• **WHAT IS ASKED**:
Copy the listing below line for line, keeping every word, capital letter and punctuation mark as it appears.

• **ENTRIES PROVIDED**:

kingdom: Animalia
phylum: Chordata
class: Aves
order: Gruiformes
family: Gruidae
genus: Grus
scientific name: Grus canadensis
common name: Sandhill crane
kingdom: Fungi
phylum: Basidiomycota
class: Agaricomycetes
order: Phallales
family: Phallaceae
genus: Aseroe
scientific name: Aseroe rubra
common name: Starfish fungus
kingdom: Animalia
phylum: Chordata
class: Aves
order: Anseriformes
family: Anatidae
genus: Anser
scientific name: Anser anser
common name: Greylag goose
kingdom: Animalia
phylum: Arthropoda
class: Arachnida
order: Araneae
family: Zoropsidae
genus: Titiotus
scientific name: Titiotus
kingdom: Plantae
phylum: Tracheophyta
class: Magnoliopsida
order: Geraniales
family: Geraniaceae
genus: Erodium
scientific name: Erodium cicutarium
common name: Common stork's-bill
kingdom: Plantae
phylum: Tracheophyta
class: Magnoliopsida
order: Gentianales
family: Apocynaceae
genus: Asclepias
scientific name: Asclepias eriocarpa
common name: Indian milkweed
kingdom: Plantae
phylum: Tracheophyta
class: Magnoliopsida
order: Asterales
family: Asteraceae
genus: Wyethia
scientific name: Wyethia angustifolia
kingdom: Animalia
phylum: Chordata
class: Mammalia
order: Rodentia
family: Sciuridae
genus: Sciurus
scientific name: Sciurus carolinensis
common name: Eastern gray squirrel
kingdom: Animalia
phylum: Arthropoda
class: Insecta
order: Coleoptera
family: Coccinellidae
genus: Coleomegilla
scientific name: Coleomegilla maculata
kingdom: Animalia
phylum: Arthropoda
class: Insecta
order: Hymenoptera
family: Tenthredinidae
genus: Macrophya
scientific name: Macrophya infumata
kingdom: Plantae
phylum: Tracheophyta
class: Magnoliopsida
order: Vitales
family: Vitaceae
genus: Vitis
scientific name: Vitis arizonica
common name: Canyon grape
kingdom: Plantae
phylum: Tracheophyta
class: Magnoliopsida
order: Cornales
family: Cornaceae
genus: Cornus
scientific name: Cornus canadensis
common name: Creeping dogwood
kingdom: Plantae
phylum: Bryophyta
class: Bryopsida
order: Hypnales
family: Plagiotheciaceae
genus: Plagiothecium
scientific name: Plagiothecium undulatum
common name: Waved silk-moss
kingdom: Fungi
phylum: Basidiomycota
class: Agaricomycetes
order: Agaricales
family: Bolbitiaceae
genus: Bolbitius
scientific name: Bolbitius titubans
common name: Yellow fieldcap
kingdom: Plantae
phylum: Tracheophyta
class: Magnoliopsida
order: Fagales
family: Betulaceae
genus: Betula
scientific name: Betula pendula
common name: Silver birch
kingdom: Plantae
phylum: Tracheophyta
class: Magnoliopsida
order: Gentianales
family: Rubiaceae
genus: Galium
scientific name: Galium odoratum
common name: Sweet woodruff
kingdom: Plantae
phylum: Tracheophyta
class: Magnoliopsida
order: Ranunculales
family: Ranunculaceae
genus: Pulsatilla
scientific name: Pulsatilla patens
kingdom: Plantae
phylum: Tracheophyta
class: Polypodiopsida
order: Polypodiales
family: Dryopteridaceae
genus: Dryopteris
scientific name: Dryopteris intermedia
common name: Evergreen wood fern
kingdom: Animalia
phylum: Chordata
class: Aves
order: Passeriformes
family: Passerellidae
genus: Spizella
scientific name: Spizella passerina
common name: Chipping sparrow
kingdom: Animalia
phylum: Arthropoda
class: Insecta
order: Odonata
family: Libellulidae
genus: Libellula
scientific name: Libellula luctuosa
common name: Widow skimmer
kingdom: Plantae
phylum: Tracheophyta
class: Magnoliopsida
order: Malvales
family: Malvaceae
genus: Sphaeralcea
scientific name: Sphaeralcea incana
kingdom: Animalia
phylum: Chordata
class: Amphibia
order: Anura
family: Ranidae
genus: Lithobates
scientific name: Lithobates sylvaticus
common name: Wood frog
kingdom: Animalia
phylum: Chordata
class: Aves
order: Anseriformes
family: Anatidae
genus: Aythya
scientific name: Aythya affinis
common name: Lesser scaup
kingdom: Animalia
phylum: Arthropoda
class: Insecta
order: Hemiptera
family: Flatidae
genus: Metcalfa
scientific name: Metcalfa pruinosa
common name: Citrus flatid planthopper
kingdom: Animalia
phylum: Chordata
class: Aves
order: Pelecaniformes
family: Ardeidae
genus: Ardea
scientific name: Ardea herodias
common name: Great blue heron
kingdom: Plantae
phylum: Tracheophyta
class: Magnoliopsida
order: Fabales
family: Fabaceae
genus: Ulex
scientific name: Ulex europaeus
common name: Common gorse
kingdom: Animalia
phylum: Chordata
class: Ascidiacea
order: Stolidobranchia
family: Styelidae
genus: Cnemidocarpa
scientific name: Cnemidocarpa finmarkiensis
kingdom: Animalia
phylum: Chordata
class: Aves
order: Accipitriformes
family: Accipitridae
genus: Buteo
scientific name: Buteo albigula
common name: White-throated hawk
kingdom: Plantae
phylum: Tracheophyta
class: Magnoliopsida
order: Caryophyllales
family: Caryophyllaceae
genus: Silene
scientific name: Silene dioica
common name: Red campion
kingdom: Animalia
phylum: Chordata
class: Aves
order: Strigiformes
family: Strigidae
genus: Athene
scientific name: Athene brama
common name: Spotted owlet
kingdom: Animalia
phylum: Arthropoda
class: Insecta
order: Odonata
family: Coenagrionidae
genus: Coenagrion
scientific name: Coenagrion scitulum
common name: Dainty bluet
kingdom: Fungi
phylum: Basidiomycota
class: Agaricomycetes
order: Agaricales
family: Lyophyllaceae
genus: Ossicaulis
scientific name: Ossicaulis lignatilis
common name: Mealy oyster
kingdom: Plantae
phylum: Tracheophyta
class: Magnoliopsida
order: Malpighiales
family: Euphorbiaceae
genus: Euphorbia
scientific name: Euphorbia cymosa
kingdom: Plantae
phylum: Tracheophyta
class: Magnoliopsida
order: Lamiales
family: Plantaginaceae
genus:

• **TASK RESULT**:
kingdom: Animalia
phylum: Chordata
class: Aves
order: Gruiformes
family: Gruidae
genus: Grus
scientific name: Grus canadensis
common name: Sandhill crane
kingdom: Fungi
phylum: Basidiomycota
class: Agaricomycetes
order: Phallales
family: Phallaceae
genus: Aseroe
scientific name: Aseroe rubra
common name: Starfish fungus
kingdom: Animalia
phylum: Chordata
class: Aves
order: Anseriformes
family: Anatidae
genus: Anser
scientific name: Anser anser
common name: Greylag goose
kingdom: Animalia
phylum: Arthropoda
class: Arachnida
order: Araneae
family: Zoropsidae
genus: Titiotus
scientific name: Titiotus
kingdom: Plantae
phylum: Tracheophyta
class: Magnoliopsida
order: Geraniales
family: Geraniaceae
genus: Erodium
scientific name: Erodium cicutarium
common name: Common stork's-bill
kingdom: Plantae
phylum: Tracheophyta
class: Magnoliopsida
order: Gentianales
family: Apocynaceae
genus: Asclepias
scientific name: Asclepias eriocarpa
common name: Indian milkweed
kingdom: Plantae
phylum: Tracheophyta
class: Magnoliopsida
order: Asterales
family: Asteraceae
genus: Wyethia
scientific name: Wyethia angustifolia
kingdom: Animalia
phylum: Chordata
class: Mammalia
order: Rodentia
family: Sciuridae
genus: Sciurus
scientific name: Sciurus carolinensis
common name: Eastern gray squirrel
kingdom: Animalia
phylum: Arthropoda
class: Insecta
order: Coleoptera
family: Coccinellidae
genus: Coleomegilla
scientific name: Coleomegilla maculata
kingdom: Animalia
phylum: Arthropoda
class: Insecta
order: Hymenoptera
family: Tenthredinidae
genus: Macrophya
scientific name: Macrophya infumata
kingdom: Plantae
phylum: Tracheophyta
class: Magnoliopsida
order: Vitales
family: Vitaceae
genus: Vitis
scientific name: Vitis arizonica
common name: Canyon grape
kingdom: Plantae
phylum: Tracheophyta
class: Magnoliopsida
order: Cornales
family: Cornaceae
genus: Cornus
scientific name: Cornus canadensis
common name: Creeping dogwood
kingdom: Plantae
phylum: Bryophyta
class: Bryopsida
order: Hypnales
family: Plagiotheciaceae
genus: Plagiothecium
scientific name: Plagiothecium undulatum
common name: Waved silk-moss
kingdom: Fungi
phylum: Basidiomycota
class: Agaricomycetes
order: Agaricales
family: Bolbitiaceae
genus: Bolbitius
scientific name: Bolbitius titubans
common name: Yellow fieldcap
kingdom: Plantae
phylum: Tracheophyta
class: Magnoliopsida
order: Fagales
family: Betulaceae
genus: Betula
scientific name: Betula pendula
common name: Silver birch
kingdom: Plantae
phylum: Tracheophyta
class: Magnoliopsida
order: Gentianales
family: Rubiaceae
genus: Galium
scientific name: Galium odoratum
common name: Sweet woodruff
kingdom: Plantae
phylum: Tracheophyta
class: Magnoliopsida
order: Ranunculales
family: Ranunculaceae
genus: Pulsatilla
scientific name: Pulsatilla patens
kingdom: Plantae
phylum: Tracheophyta
class: Polypodiopsida
order: Polypodiales
family: Dryopteridaceae
genus: Dryopteris
scientific name: Dryopteris intermedia
common name: Evergreen wood fern
kingdom: Animalia
phylum: Chordata
class: Aves
order: Passeriformes
family: Passerellidae
genus: Spizella
scientific name: Spizella passerina
common name: Chipping sparrow
kingdom: Animalia
phylum: Arthropoda
class: Insecta
order: Odonata
family: Libellulidae
genus: Libellula
scientific name: Libellula luctuosa
common name: Widow skimmer
kingdom: Plantae
phylum: Tracheophyta
class: Magnoliopsida
order: Malvales
family: Malvaceae
genus: Sphaeralcea
scientific name: Sphaeralcea incana
kingdom: Animalia
phylum: Chordata
class: Amphibia
order: Anura
family: Ranidae
genus: Lithobates
scientific name: Lithobates sylvaticus
common name: Wood frog
kingdom: Animalia
phylum: Chordata
class: Aves
order: Anseriformes
family: Anatidae
genus: Aythya
scientific name: Aythya affinis
common name: Lesser scaup
kingdom: Animalia
phylum: Arthropoda
class: Insecta
order: Hemiptera
family: Flatidae
genus: Metcalfa
scientific name: Metcalfa pruinosa
common name: Citrus flatid planthopper
kingdom: Animalia
phylum: Chordata
class: Aves
order: Pelecaniformes
family: Ardeidae
genus: Ardea
scientific name: Ardea herodias
common name: Great blue heron
kingdom: Plantae
phylum: Tracheophyta
class: Magnoliopsida
order: Fabales
family: Fabaceae
genus: Ulex
scientific name: Ulex europaeus
common name: Common gorse
kingdom: Animalia
phylum: Chordata
class: Ascidiacea
order: Stolidobranchia
family: Styelidae
genus: Cnemidocarpa
scientific name: Cnemidocarpa finmarkiensis
kingdom: Animalia
phylum: Chordata
class: Aves
order: Accipitriformes
family: Accipitridae
genus: Buteo
scientific name: Buteo albigula
common name: White-throated hawk
kingdom: Plantae
phylum: Tracheophyta
class: Magnoliopsida
order: Caryophyllales
family: Caryophyllaceae
genus: Silene
scientific name: Silene dioica
common name: Red campion
kingdom: Animalia
phylum: Chordata
class: Aves
order: Strigiformes
family: Strigidae
genus: Athene
scientific name: Athene brama
common name: Spotted owlet
kingdom: Animalia
phylum: Arthropoda
class: Insecta
order: Odonata
family: Coenagrionidae
genus: Coenagrion
scientific name: Coenagrion scitulum
common name: Dainty bluet
kingdom: Fungi
phylum: Basidiomycota
class: Agaricomycetes
order: Agaricales
family: Lyophyllaceae
genus: Ossicaulis
scientific name: Ossicaulis lignatilis
common name: Mealy oyster
kingdom: Plantae
phylum: Tracheophyta
class: Magnoliopsida
order: Malpighiales
family: Euphorbiaceae
genus: Euphorbia
scientific name: Euphorbia cymosa
kingdom: Plantae
phylum: Tracheophyta
class: Magnoliopsida
order: Lamiales
family: Plantaginaceae
genus:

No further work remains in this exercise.